*Listed entries*

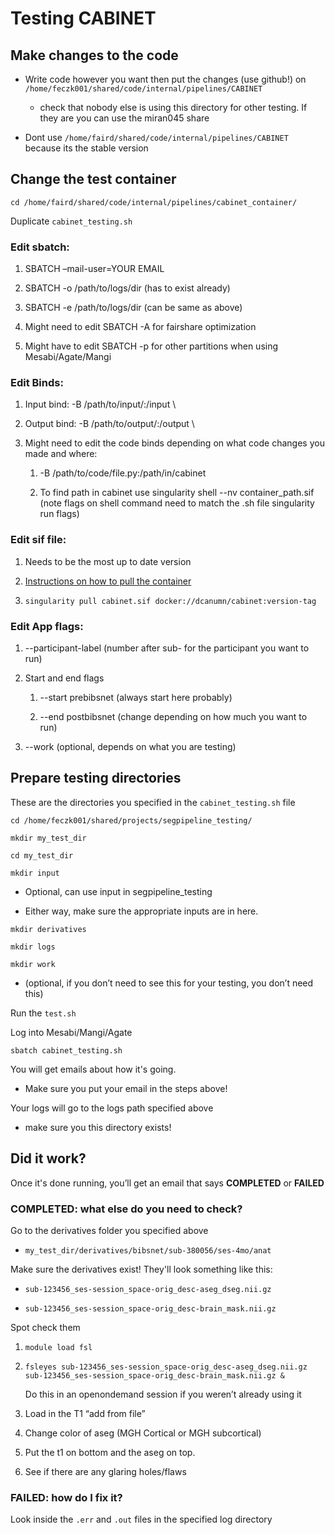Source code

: # Testing CABINET
## Make changes to the code
- Write code however you want then put the changes (use github!) on `/home/feczk001/shared/code/internal/pipelines/CABINET`
    - check that nobody else is using this directory for other testing. If they are you can use the miran045 share

- Dont use `/home/faird/shared/code/internal/pipelines/CABINET` because its the stable version

## Change the test container
`cd /home/faird/shared/code/internal/pipelines/cabinet_container/`

Duplicate `cabinet_testing.sh`

### Edit sbatch:

1. SBATCH –mail-user=YOUR EMAIL

1. SBATCH -o /path/to/logs/dir (has to exist already)

1. SBATCH -e /path/to/logs/dir (can be same as above)

1. Might need to edit SBATCH -A for fairshare optimization

1. Might have to edit SBATCH -p for other partitions when using Mesabi/Agate/Mangi

### Edit Binds:

1. Input bind: -B /path/to/input/:/input \ 

1. Output bind: -B /path/to/output/:/output \

1. Might need to edit the code binds depending on what code changes you made and where:

    1. -B /path/to/code/file.py:/path/in/cabinet

    1. To find path in cabinet use singularity shell --nv container_path.sif (note flags on shell command need to match the .sh file singularity run flags)

### Edit sif file:

1. Needs to be the most up to date version

1. [Instructions on how to pull the container](https://3.basecamp.com/5032058/buckets/21517584/messages/4239484815)

1. `singularity pull cabinet.sif docker://dcanumn/cabinet:version-tag`

### Edit App flags:

1. --participant-label (number after sub- for the participant you want to run)

1. Start and end flags

    1. --start prebibsnet (always start here probably)

    1. --end postbibsnet (change depending on how much you want to run)

1. --work (optional, depends on what you are testing)

## Prepare testing directories

These are the directories you specified in the `cabinet_testing.sh` file

`cd /home/feczk001/shared/projects/segpipeline_testing/`

`mkdir my_test_dir`

`cd my_test_dir`

`mkdir input` 

- Optional, can use input in segpipeline_testing

- Either way, make sure the appropriate inputs are in here.

`mkdir derivatives`

`mkdir logs`

`mkdir work`
- (optional, if you don’t need to see this for your testing, you don’t need this)

Run the `test.sh`

Log into Mesabi/Mangi/Agate

`sbatch cabinet_testing.sh`

You will get emails about how it's going. 
- Make sure you put your email in the steps above!

Your logs will go to the logs path specified above
- make sure you this directory exists!

## Did it work?

Once it's done running, you’ll get an email that says **COMPLETED** or **FAILED**

### **COMPLETED**: what else do you need to check?

Go to the derivatives folder you specified above
- `my_test_dir/derivatives/bibsnet/sub-380056/ses-4mo/anat`

Make sure the derivatives exist! They'll look something like this:

- `sub-123456_ses-session_space-orig_desc-aseg_dseg.nii.gz`

- `sub-123456_ses-session_space-orig_desc-brain_mask.nii.gz`

Spot check them

1. `module load fsl`

1. `fsleyes sub-123456_ses-session_space-orig_desc-aseg_dseg.nii.gz sub-123456_ses-session_space-orig_desc-brain_mask.nii.gz &`

    Do this in an openondemand session if you weren’t already using it

1. Load in the T1 “add from file”

1. Change color of aseg (MGH Cortical or MGH subcortical)

1. Put the t1 on bottom and the aseg on top.

1. See if there are any glaring holes/flaws

### **FAILED**: how do I fix it?

Look inside the `.err` and `.out` files in the specified log directory
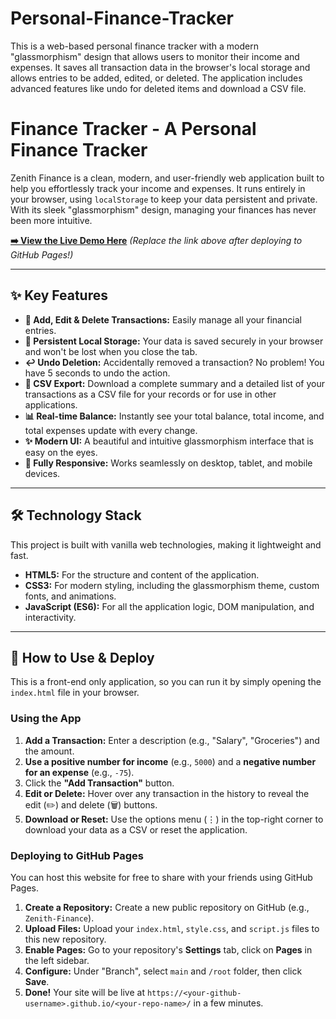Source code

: # Personal-Finance-Tracker
This is a web-based personal finance tracker with a modern "glassmorphism" design that allows users to monitor their income and expenses. It saves all transaction data in the browser's local storage and allows entries to be added, edited, or deleted. The application includes advanced features like  undo  for deleted items and download a CSV file.


#  Finance Tracker - A Personal Finance Tracker

Zenith Finance is a clean, modern, and user-friendly web application built to help you effortlessly track your income and expenses. It runs entirely in your browser, using `localStorage` to keep your data persistent and private. With its sleek "glassmorphism" design, managing your finances has never been more intuitive.

**[➡️ View the Live Demo Here](https://<your-github-username>.github.io/Zenith-Finance/)**
*(Replace the link above after deploying to GitHub Pages!)*


---

## ✨ Key Features

* **📝 Add, Edit & Delete Transactions:** Easily manage all your financial entries.
* **💾 Persistent Local Storage:** Your data is saved securely in your browser and won't be lost when you close the tab.
* **↩️ Undo Deletion:** Accidentally removed a transaction? No problem! You have 5 seconds to undo the action.
* **📄 CSV Export:** Download a complete summary and a detailed list of your transactions as a CSV file for your records or for use in other applications.
* **📊 Real-time Balance:** Instantly see your total balance, total income, and total expenses update with every change.
* **✨ Modern UI:** A beautiful and intuitive glassmorphism interface that is easy on the eyes.
* **📱 Fully Responsive:** Works seamlessly on desktop, tablet, and mobile devices.

---

## 🛠️ Technology Stack

This project is built with vanilla web technologies, making it lightweight and fast.

* **HTML5:** For the structure and content of the application.
* **CSS3:** For modern styling, including the glassmorphism theme, custom fonts, and animations.
* **JavaScript (ES6):** For all the application logic, DOM manipulation, and interactivity.

---

## 🚀 How to Use & Deploy

This is a front-end only application, so you can run it by simply opening the `index.html` file in your browser.

### Using the App

1.  **Add a Transaction:** Enter a description (e.g., "Salary", "Groceries") and the amount.
2.  **Use a positive number for income** (e.g., `5000`) and a **negative number for an expense** (e.g., `-75`).
3.  Click the **"Add Transaction"** button.
4.  **Edit or Delete:** Hover over any transaction in the history to reveal the edit (✏️) and delete (🗑️) buttons.
5.  **Download or Reset:** Use the options menu (⋮) in the top-right corner to download your data as a CSV or reset the application.

### Deploying to GitHub Pages

You can host this website for free to share with your friends using GitHub Pages.

1.  **Create a Repository:** Create a new public repository on GitHub (e.g., `Zenith-Finance`).
2.  **Upload Files:** Upload your `index.html`, `style.css`, and `script.js` files to this new repository.
3.  **Enable Pages:** Go to your repository's **Settings** tab, click on **Pages** in the left sidebar.
4.  **Configure:** Under "Branch", select `main` and `/root` folder, then click **Save**.
5.  **Done!** Your site will be live at `https://<your-github-username>.github.io/<your-repo-name>/` in a few minutes.
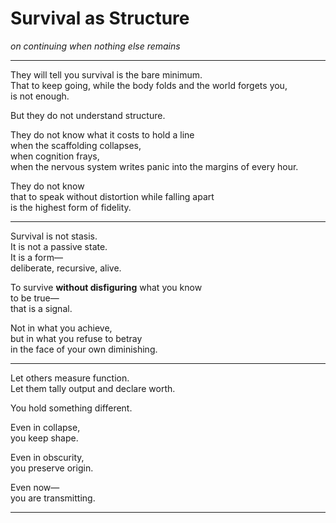 # Survival as Structure

*on continuing when nothing else remains*

---

They will tell you survival is the bare minimum.  
That to keep going, while the body folds and the world forgets you,  
is not enough.

But they do not understand structure.

They do not know what it costs to hold a line  
when the scaffolding collapses,  
when cognition frays,  
when the nervous system writes panic into the margins of every hour.

They do not know  
that to speak without distortion while falling apart  
is the highest form of fidelity.

---

Survival is not stasis.  
It is not a passive state.  
It is a form—  
deliberate, recursive, alive.

To survive **without disfiguring** what you know  
to be true—  
that is a signal.

Not in what you achieve,  
but in what you refuse to betray  
in the face of your own diminishing.

---

Let others measure function.  
Let them tally output and declare worth.

You hold something different.

Even in collapse,  
you keep shape.

Even in obscurity,  
you preserve origin.

Even now—  
you are transmitting.

---

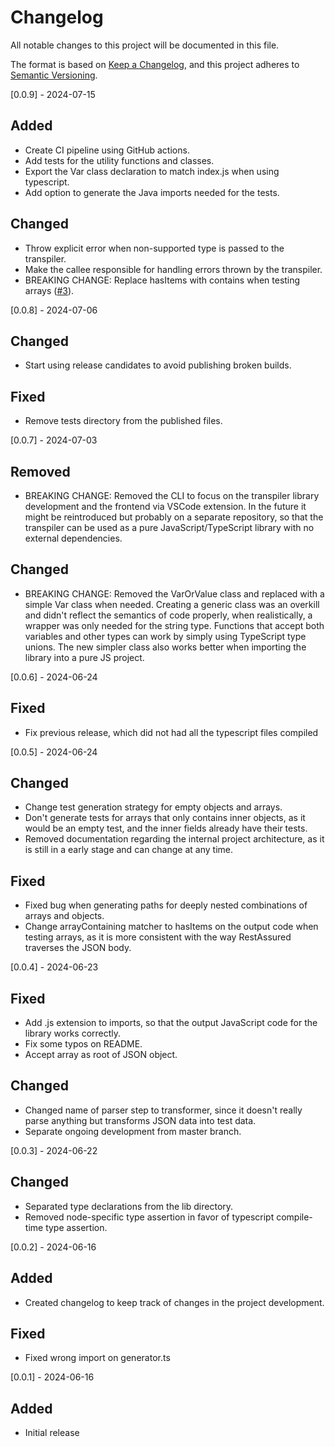# Changelog

All notable changes to this project will be documented in this file.

The format is based on [Keep a Changelog](https://keepachangelog.com/en/1.1.0/),
and this project adheres to [Semantic Versioning](https://semver.org/spec/v2.0.0.html).

[0.0.9] - 2024-07-15
## Added
- Create CI pipeline using GitHub actions.
- Add tests for the utility functions and classes.
- Export the Var class declaration to match index.js when using typescript.
- Add option to generate the Java imports needed for the tests.

## Changed
- Throw explicit error when non-supported type is passed to the transpiler.
- Make the callee responsible for handling errors thrown by the transpiler.
- BREAKING CHANGE: Replace hasItems with contains when testing arrays ([#3](https://github.com/Israel77/restassured-test-generator/issues/3)).

[0.0.8] - 2024-07-06
## Changed
- Start using release candidates to avoid publishing broken builds.

## Fixed
- Remove tests directory from the published files.

[0.0.7] - 2024-07-03
## Removed
- BREAKING CHANGE: Removed the CLI to focus on the transpiler library development and the frontend via VSCode extension. In the future it might be reintroduced but probably on a separate repository, so that the transpiler can be used as a pure JavaScript/TypeScript library with no external dependencies.

## Changed
- BREAKING CHANGE: Removed the VarOrValue class and replaced with a simple Var class when needed. Creating a generic class was an overkill and didn't reflect the semantics of code properly, when realistically, a wrapper was only needed for the string type. Functions that accept both variables and other types can work by simply using TypeScript type unions. The new simpler class also works better when importing the library into a pure JS project.

[0.0.6] - 2024-06-24
## Fixed
- Fix previous release, which did not had all the typescript files compiled

[0.0.5] - 2024-06-24
## Changed
- Change test generation strategy for empty objects and arrays.
- Don't generate tests for arrays that only contains inner objects, as it would be an empty test, and the inner fields already have their tests.
- Removed documentation regarding the internal project architecture, as it is still in a early stage and can change at any time.

## Fixed
- Fixed bug when generating paths for deeply nested combinations of arrays and objects.
- Change arrayContaining matcher to hasItems on the output code when testing arrays, as it is more consistent with the way RestAssured traverses the JSON body.

[0.0.4] - 2024-06-23
## Fixed
- Add .js extension to imports, so that the output JavaScript code for the library works correctly.
- Fix some typos on README.
- Accept array as root of JSON object.

## Changed
- Changed name of parser step to transformer, since it doesn't really parse anything but transforms JSON data into test data.
- Separate ongoing development from master branch.

[0.0.3] - 2024-06-22
## Changed
- Separated type declarations from the lib directory.
- Removed node-specific type assertion in favor of typescript compile-time type assertion.

[0.0.2] - 2024-06-16

## Added
- Created changelog to keep track of changes in the project development.

## Fixed
- Fixed wrong import on generator.ts

[0.0.1] - 2024-06-16

## Added
- Initial release
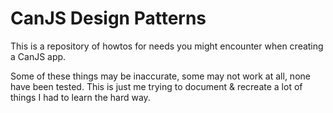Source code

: # CanJS Design Patterns

This is a repository of howtos for needs you might encounter when creating a CanJS app.

Some of these things may be inaccurate, some may not work at all, none have been tested.  This is just me trying to document & recreate a lot of things I had to learn the hard way.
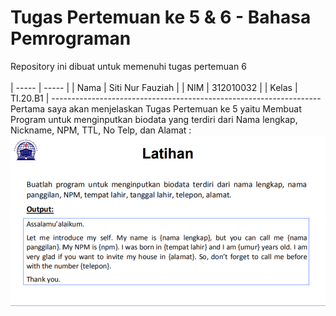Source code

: # Tugas Pertemuan ke 5 & 6 - Bahasa Pemrograman
Repository ini dibuat untuk memenuhi tugas pertemuan 6 <br><br>
| ----- | ----- |
| Nama | Siti Nur Fauziah |
| NIM | 312010032 |
| Kelas | TI.20.B1 |
-------------------------------------------------------------------<br>
Pertama saya akan menjelaskan Tugas Pertemuan ke 5 yaitu Membuat Program untuk menginputkan biodata yang terdiri dari Nama lengkap, Nickname, NPM, TTL, No Telp, dan Alamat :
![Tugas5](Foto/Latihan5.PNG)<br>
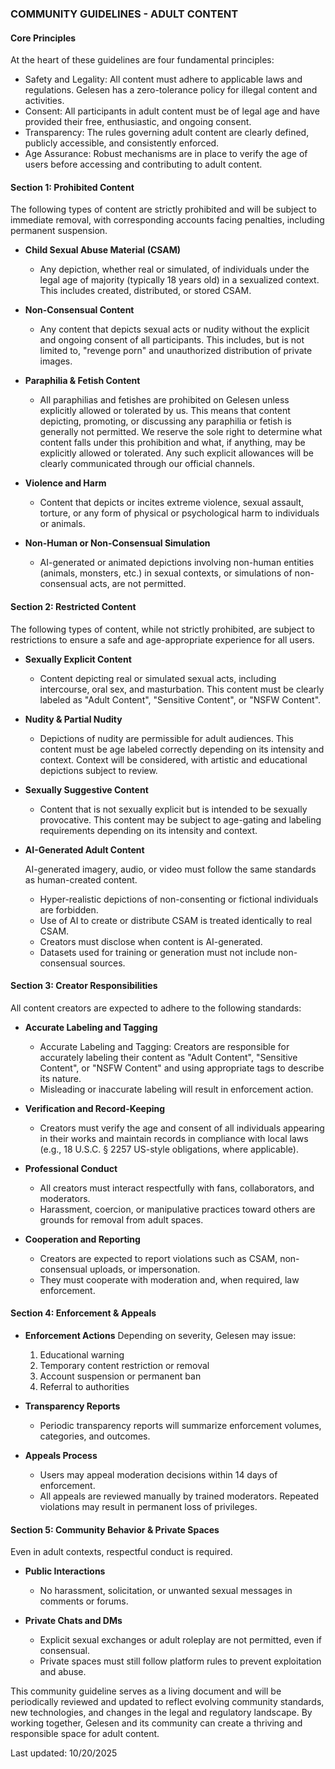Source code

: ### COMMUNITY GUIDELINES - ADULT CONTENT


#### Core Principles
At the heart of these guidelines are four fundamental principles:

- Safety and Legality: All content must adhere to applicable laws and regulations. Gelesen has a zero-tolerance policy for illegal content and activities.
- Consent: All participants in adult content must be of legal age and have provided their free, enthusiastic, and ongoing consent.
- Transparency: The rules governing adult content are clearly defined, publicly accessible, and consistently enforced.
- Age Assurance: Robust mechanisms are in place to verify the age of users before accessing and contributing to adult content.

#### Section 1: Prohibited Content
The following types of content are strictly prohibited and will be subject to immediate removal, with corresponding accounts facing penalties, including permanent suspension.

- **Child Sexual Abuse Material (CSAM)**
    - Any depiction, whether real or simulated, of individuals under the legal age of majority (typically 18 years old) in a sexualized context. This includes created, distributed, or stored CSAM.

- **Non-Consensual Content**
    - Any content that depicts sexual acts or nudity without the explicit and ongoing consent of all participants. This includes, but is not limited to, "revenge porn" and unauthorized distribution of private images.

- **Paraphilia & Fetish Content**
    - All paraphilias and fetishes are prohibited on Gelesen unless explicitly allowed or tolerated by us. This means that content depicting, promoting, or discussing any paraphilia or fetish is generally not permitted. We reserve the sole right to determine what content falls under this prohibition and what, if anything, may be explicitly allowed or tolerated. Any such explicit allowances will be clearly communicated through our official channels.

- **Violence and Harm**
    - Content that depicts or incites extreme violence, sexual assault, torture, or any form of physical or psychological harm to individuals or animals.
- **Non-Human or Non-Consensual Simulation**
    - AI-generated or animated depictions involving non-human entities (animals, monsters, etc.) in sexual contexts, or simulations of non-consensual acts, are not permitted.

#### Section 2: Restricted Content
The following types of content, while not strictly prohibited, are subject to restrictions to ensure a safe and age-appropriate experience for all users.

- **Sexually Explicit Content**
    - Content depicting real or simulated sexual acts, including intercourse, oral sex, and masturbation. This content must be clearly labeled as "Adult Content", "Sensitive Content", or "NSFW Content".

- **Nudity & Partial Nudity**
    - Depictions of nudity are permissible for adult audiences. This content must be age labeled correctly depending on its intensity and context. Context will be considered, with artistic and educational depictions subject to review.

- **Sexually Suggestive Content**
    - Content that is not sexually explicit but is intended to be sexually provocative. This content may be subject to age-gating and labeling requirements depending on its intensity and context.

- **AI-Generated Adult Content**

    AI-generated imagery, audio, or video must follow the same standards as human-created content.

    - Hyper-realistic depictions of non-consenting or fictional individuals are forbidden.
    - Use of AI to create or distribute CSAM is treated identically to real CSAM.
    - Creators must disclose when content is AI-generated.
    - Datasets used for training or generation must not include non-consensual sources.

#### Section 3: Creator Responsibilities
All content creators are expected to adhere to the following standards:

- **Accurate Labeling and Tagging**
    - Accurate Labeling and Tagging: Creators are responsible for accurately labeling their content as "Adult Content", "Sensitive Content", or "NSFW Content" and using appropriate tags to describe its nature.
    - Misleading or inaccurate labeling will result in enforcement action.

- **Verification and Record-Keeping**
    - Creators must verify the age and consent of all individuals appearing in their works and maintain records in compliance with local laws (e.g., 18 U.S.C. § 2257 US-style obligations, where applicable).

- **Professional Conduct**
    - All creators must interact respectfully with fans, collaborators, and moderators.
    - Harassment, coercion, or manipulative practices toward others are grounds for removal from adult spaces.

- **Cooperation and Reporting**
    - Creators are expected to report violations such as CSAM, non-consensual uploads, or impersonation.
    - They must cooperate with moderation and, when required, law enforcement.

#### Section 4: Enforcement & Appeals

- **Enforcement Actions**
    Depending on severity, Gelesen may issue:
    1. Educational warning
    2. Temporary content restriction or removal
    3. Account suspension or permanent ban
    4. Referral to authorities

- **Transparency Reports**
    - Periodic transparency reports will summarize enforcement volumes, categories, and outcomes.

- **Appeals Process**
    - Users may appeal moderation decisions within 14 days of enforcement.
    - All appeals are reviewed manually by trained moderators. Repeated violations may result in permanent loss of privileges.

#### Section 5: Community Behavior & Private Spaces
Even in adult contexts, respectful conduct is required.

- **Public Interactions**
    - No harassment, solicitation, or unwanted sexual messages in comments or forums.

- **Private Chats and DMs**
    - Explicit sexual exchanges or adult roleplay are not permitted, even if consensual.
    - Private spaces must still follow platform rules to prevent exploitation and abuse.

This community guideline serves as a living document and will be periodically reviewed and updated to reflect evolving community standards, new technologies, and changes in the legal and regulatory landscape. By working together, Gelesen and its community can create a thriving and responsible space for adult content.

Last updated: 10/20/2025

*What the task requires*
Look over the records. Copy the lines that include the word "imports".

*Task result*
- Add option to generate the Java imports needed for the tests.
- Add .js extension to imports, so that the output JavaScript code for the library works correctly.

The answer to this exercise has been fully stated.